- Time limit: 1.00 s
- Memory limit: 512 MB
You are playing a game that consists of n rooms and m tunnels between them. Each room has a letter that you can collect.
Your task is to move from room 1 to room n and collect one letter H, two letters I and one letter T during your journey. You can collect the letters in any order. What is the minimum length of such a path?
Input
The first input line has two integers n and m: the number of rooms and tunnels. The rooms are numbered 1,2,\dots,n.
The second line has n characters c_1 c_2 \dots c_n: the letter (A–Z) in each room.

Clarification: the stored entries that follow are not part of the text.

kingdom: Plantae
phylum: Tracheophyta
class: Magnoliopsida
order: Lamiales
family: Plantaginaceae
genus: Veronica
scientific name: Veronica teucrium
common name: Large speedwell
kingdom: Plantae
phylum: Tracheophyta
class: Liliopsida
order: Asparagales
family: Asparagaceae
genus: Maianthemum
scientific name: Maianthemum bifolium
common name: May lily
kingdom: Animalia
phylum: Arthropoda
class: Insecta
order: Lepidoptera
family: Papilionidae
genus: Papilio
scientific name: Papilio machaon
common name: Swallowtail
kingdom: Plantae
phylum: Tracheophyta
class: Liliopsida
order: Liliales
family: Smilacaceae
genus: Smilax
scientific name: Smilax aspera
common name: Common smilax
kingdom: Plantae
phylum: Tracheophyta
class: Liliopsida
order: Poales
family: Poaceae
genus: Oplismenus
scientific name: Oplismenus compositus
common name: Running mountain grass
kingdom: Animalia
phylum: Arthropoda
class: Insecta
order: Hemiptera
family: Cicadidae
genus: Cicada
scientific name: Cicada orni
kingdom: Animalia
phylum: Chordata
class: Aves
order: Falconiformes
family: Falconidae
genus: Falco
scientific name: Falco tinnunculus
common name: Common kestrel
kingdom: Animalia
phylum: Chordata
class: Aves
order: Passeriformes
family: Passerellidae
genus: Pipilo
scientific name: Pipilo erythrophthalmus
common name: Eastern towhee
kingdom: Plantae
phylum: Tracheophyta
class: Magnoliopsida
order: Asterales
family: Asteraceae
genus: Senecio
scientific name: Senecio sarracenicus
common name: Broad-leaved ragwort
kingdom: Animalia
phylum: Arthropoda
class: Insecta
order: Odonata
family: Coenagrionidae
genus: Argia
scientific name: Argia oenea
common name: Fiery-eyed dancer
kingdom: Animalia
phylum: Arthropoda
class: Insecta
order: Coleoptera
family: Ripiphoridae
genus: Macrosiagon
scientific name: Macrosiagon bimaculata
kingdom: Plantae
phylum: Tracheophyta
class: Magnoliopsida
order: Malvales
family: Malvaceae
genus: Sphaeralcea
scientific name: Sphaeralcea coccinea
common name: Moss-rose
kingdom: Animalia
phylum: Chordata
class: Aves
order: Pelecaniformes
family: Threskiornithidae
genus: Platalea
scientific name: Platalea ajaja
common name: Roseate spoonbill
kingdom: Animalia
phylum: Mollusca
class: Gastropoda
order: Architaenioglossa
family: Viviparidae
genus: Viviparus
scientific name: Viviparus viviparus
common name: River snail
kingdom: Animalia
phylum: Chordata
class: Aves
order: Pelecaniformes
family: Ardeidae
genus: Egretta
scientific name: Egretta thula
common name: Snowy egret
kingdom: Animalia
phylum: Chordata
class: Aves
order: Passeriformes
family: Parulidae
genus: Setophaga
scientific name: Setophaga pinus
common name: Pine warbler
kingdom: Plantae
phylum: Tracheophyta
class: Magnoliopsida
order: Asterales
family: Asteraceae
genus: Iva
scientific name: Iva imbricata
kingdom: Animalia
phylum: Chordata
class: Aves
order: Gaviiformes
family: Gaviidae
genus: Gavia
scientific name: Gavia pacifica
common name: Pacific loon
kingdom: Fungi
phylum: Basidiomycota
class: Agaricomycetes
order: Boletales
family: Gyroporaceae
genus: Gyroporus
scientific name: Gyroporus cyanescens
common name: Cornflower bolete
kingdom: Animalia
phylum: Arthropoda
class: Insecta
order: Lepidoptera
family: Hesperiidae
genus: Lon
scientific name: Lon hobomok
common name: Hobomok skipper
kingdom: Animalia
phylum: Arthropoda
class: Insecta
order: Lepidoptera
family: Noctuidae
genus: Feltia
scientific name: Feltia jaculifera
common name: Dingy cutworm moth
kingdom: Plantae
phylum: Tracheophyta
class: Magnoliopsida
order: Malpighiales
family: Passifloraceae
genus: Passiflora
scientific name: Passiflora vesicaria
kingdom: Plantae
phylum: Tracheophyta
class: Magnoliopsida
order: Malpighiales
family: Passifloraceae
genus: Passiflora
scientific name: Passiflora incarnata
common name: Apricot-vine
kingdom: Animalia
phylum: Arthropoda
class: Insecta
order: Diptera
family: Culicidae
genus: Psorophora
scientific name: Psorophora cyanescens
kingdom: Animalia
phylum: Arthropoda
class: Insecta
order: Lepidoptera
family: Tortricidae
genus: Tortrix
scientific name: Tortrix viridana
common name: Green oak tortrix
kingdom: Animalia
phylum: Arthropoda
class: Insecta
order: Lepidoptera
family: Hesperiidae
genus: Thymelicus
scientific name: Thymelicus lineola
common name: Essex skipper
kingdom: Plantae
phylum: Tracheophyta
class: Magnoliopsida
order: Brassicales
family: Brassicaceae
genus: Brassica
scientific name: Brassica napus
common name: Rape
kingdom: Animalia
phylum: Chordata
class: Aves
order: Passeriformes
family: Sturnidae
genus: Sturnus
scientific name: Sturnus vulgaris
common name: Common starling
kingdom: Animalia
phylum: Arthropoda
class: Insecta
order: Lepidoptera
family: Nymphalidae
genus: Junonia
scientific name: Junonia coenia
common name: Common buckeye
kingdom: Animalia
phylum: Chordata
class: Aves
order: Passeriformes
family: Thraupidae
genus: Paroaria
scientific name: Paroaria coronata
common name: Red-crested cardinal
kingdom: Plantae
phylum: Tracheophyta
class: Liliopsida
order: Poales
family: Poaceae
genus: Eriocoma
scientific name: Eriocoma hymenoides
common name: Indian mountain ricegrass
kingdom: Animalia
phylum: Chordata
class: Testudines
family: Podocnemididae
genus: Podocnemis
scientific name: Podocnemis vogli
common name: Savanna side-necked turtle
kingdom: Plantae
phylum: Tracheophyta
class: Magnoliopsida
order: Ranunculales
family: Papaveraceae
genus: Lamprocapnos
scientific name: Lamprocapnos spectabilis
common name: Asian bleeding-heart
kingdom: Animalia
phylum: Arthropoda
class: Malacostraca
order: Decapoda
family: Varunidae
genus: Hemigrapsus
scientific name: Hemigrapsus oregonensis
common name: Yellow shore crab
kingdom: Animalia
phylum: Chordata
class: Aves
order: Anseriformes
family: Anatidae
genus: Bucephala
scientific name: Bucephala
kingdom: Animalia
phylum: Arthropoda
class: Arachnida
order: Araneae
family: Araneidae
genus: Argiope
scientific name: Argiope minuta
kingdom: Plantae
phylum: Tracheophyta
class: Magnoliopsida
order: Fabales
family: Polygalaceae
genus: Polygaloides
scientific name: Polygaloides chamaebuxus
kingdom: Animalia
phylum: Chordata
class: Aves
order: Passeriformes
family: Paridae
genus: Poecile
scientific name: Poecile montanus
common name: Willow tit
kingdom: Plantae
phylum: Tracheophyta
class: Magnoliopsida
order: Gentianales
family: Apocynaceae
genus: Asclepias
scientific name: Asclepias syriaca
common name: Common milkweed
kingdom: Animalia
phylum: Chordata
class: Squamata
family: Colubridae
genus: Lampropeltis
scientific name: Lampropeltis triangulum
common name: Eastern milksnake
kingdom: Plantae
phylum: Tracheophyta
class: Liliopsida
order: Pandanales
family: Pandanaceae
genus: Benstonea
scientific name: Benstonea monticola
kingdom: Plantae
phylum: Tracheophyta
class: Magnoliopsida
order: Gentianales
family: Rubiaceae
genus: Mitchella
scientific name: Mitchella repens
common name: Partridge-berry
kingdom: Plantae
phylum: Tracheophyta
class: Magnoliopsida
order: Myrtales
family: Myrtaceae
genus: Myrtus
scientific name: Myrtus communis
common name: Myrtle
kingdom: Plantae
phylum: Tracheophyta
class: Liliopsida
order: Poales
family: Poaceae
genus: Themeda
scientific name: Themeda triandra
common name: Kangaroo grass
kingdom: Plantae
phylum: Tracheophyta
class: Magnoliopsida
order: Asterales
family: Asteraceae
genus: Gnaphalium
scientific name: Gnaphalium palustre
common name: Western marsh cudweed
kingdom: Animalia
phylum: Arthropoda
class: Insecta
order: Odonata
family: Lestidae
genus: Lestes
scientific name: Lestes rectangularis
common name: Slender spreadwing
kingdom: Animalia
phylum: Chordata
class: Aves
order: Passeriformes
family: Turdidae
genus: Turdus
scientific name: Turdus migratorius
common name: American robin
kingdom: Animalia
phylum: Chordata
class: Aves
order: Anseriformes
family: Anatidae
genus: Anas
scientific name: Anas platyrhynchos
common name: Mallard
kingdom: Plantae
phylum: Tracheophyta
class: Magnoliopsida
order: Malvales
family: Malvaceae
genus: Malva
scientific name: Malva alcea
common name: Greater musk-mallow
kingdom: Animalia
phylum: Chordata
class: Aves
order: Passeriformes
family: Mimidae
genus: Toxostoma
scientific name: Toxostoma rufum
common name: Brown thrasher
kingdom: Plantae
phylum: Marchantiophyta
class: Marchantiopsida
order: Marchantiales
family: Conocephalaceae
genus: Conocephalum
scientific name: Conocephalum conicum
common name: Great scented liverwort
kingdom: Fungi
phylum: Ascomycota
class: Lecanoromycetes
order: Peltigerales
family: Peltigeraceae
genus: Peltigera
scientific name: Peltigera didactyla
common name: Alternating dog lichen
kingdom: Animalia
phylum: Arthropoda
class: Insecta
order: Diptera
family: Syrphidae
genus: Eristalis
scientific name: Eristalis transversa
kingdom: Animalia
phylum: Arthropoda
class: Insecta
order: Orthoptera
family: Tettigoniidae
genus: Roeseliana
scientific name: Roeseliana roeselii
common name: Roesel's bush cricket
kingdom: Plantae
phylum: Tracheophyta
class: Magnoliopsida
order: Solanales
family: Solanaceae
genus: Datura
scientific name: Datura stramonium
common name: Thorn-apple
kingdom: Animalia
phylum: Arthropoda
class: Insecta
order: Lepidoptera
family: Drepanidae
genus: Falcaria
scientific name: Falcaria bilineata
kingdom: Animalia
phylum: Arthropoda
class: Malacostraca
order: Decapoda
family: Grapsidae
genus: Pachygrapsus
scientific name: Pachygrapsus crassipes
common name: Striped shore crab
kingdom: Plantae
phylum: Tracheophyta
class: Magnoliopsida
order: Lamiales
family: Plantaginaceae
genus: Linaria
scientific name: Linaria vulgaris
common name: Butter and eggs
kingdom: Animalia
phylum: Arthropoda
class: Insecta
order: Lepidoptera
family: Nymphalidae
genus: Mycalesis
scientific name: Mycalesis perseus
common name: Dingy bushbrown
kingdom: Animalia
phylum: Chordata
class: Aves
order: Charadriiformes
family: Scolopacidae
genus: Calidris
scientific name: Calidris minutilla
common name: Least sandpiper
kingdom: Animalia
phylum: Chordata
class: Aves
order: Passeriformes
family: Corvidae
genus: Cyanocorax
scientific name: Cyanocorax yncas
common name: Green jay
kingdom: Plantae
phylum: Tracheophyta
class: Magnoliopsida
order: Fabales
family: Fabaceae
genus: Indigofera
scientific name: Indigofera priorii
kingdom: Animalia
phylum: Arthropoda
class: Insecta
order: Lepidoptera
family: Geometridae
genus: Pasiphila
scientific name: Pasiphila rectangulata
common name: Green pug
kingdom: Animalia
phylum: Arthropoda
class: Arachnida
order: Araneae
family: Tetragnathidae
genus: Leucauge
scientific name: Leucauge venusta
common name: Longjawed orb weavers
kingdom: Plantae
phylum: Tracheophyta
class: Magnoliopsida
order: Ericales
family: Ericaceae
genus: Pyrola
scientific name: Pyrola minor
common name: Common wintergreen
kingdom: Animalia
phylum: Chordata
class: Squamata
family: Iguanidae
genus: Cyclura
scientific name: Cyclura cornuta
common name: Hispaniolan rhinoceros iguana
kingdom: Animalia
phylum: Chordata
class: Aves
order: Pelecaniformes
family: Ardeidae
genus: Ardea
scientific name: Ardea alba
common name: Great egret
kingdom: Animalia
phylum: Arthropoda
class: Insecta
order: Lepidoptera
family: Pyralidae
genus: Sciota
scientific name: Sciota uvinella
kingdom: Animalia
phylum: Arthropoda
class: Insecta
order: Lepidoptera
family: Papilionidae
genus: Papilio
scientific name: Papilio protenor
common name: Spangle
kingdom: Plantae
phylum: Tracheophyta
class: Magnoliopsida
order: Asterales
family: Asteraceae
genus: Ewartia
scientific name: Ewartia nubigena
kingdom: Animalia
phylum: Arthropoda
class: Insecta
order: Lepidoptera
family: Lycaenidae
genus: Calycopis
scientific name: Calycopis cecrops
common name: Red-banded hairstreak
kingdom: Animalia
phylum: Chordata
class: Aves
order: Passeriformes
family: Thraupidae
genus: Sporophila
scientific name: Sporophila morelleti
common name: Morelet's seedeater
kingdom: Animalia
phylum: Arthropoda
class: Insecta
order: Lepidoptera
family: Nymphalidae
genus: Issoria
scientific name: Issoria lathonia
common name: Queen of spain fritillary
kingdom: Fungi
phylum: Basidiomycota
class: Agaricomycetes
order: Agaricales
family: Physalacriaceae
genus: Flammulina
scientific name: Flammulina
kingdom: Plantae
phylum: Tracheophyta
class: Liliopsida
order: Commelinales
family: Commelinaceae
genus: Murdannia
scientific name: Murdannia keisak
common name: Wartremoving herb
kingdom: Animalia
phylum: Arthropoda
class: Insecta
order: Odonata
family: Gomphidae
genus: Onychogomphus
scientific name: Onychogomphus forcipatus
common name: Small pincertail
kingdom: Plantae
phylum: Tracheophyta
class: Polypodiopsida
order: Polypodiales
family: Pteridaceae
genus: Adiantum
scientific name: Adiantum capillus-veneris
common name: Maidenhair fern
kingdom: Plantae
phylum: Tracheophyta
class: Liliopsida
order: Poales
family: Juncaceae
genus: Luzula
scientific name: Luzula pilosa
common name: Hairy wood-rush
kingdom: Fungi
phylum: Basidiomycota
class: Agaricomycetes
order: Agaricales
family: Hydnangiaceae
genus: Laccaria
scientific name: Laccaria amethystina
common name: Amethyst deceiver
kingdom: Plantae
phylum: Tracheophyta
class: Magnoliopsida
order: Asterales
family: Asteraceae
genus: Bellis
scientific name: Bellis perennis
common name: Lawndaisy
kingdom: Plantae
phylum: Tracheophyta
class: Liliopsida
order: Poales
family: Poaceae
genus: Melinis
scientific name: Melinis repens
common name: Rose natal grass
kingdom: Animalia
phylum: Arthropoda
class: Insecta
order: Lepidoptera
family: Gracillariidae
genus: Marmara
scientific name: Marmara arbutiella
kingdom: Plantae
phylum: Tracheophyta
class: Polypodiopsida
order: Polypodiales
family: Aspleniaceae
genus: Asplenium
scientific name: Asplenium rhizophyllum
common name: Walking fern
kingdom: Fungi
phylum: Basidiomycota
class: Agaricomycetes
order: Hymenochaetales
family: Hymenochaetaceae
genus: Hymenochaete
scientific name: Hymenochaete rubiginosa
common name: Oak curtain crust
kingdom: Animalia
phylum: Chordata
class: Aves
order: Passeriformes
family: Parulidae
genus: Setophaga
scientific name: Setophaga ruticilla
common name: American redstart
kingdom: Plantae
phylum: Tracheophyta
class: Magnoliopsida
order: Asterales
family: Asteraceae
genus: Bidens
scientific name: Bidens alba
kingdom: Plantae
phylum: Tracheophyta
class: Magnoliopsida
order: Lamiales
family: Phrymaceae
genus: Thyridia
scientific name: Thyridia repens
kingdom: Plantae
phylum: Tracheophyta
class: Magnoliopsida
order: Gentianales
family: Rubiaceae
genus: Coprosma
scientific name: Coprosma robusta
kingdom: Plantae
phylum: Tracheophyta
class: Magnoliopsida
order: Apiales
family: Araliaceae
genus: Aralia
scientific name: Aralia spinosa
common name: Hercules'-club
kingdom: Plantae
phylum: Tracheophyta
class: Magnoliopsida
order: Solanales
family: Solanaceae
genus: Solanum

Finally, there are m lines that describe the tunnels. Each line has two integers a and b: there is a tunnel between rooms a and b.
Output
Print one integer: the minimum length of a valid path from room 1 to room n. If there is no such path, print "IMPOSSIBLE".
Constraints
- 1 \le n \le 100
- 0 \le m \le 5000
Example 1
Input:
5 6 ITHXI 1 2 1 3 1 4 3 4 3 5 4 5
Output:
4
Explanation: An optimal path is 1 \rightarrow 2 \rightarrow 1 \rightarrow 3 \rightarrow 5.
Example 2
Input:
3 2 HIT 1 2 2 3
Output:
IMPOSSIBLE
Explanation: Only one letter I is available, so you can't win the game.